Evaluations? Well, I have had one in my two years of teaching in my present school, which consisted in my Principal wandering in late, leaving the class early, and scrawling a few haphazard comments on a bit of paper and ticking a few boxes. I have to agree with #4 - peer evaluation is SO much more useful, especially if they have the same grade.

brettd's profile pic

brettd | High School Teacher | (Level 2) Educator Emeritus

Posted on

In 17 years of teaching, I have had one Administrator that offered what I felt was more than cursory comments or feedback.  For the most part, they have 90 some evaluations to do per year, and a deadline to complete them by.  This has usually seemed to be their primary concern.  Can't blame them, as they have a ridiculous number of dog trots to take care of in the course of a year.

I would consider several of my fellow teachers to be very professional and the colleagues I discuss teaching, learning and students with.  Those kind of relationships and their feedback has been much more valuable than any kind of administrator evaluations I have received.

bullgatortail's profile pic

bullgatortail | High School Teacher | (Level 1) Distinguished Educator

Posted on

In 25 years of teaching, I have had one fantastic principal (he is now a county superintendent and one of the highest paid public school administrators in the country); one good principal; one average principal; one poor principal; and one TERRIBLE principal. The latter administrator could not evaluate fairly or without allowing her personal feelings into the mix. I felt the other four principals evaluated fairly and professionally. Several of the principals, however, were more likely to accept a student's word over the teacher's. Several were very personable and engaged socially with their teachers; others were woefully lacking in this respect.

MaudlinStreet's profile pic

MaudlinStreet | High School Teacher | (Level 2) Senior Educator

Posted on

As far as evaluations go, ours are pretty low-key, but I just recently heard a teacher say he "trots out the dog-and-pony show" when they come. Just last week (the first week of school) I had a surprise, informal evaluation, which resulted in one negative comment: I didn't have my lesson objective written on the board. This, after several comments of praise. Also, I've never written a lesson objective on the board (this was an AP class as well-they were writing an in-class essay). I felt as though he was merely looking for something on which to fault me...or being incredibly nit-picky.
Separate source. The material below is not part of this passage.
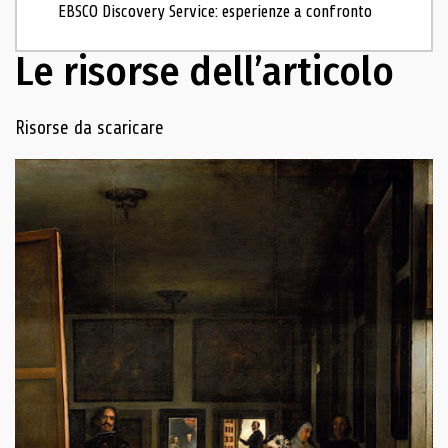
EBSCO Discovery Service: esperienze a confronto
Le risorse dell’articolo
Navigazione delle risorse
Risorse da scaricare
On the whole, I would say our administration is highly inefficient. Their only goal seems to be completing the day without speaking to anyone or solving a problem. There are exceptions, but I usually avoid interaction as much as possible. Not that they aren't personable, pleasant people-they are. It just feels pointless to attempt to bring them in on anything. Having said that, our principal is wonderful with the students...for the same reason he's not very effective with the teachers. He aims to have everyone as his friend, and so seeks to please above all else.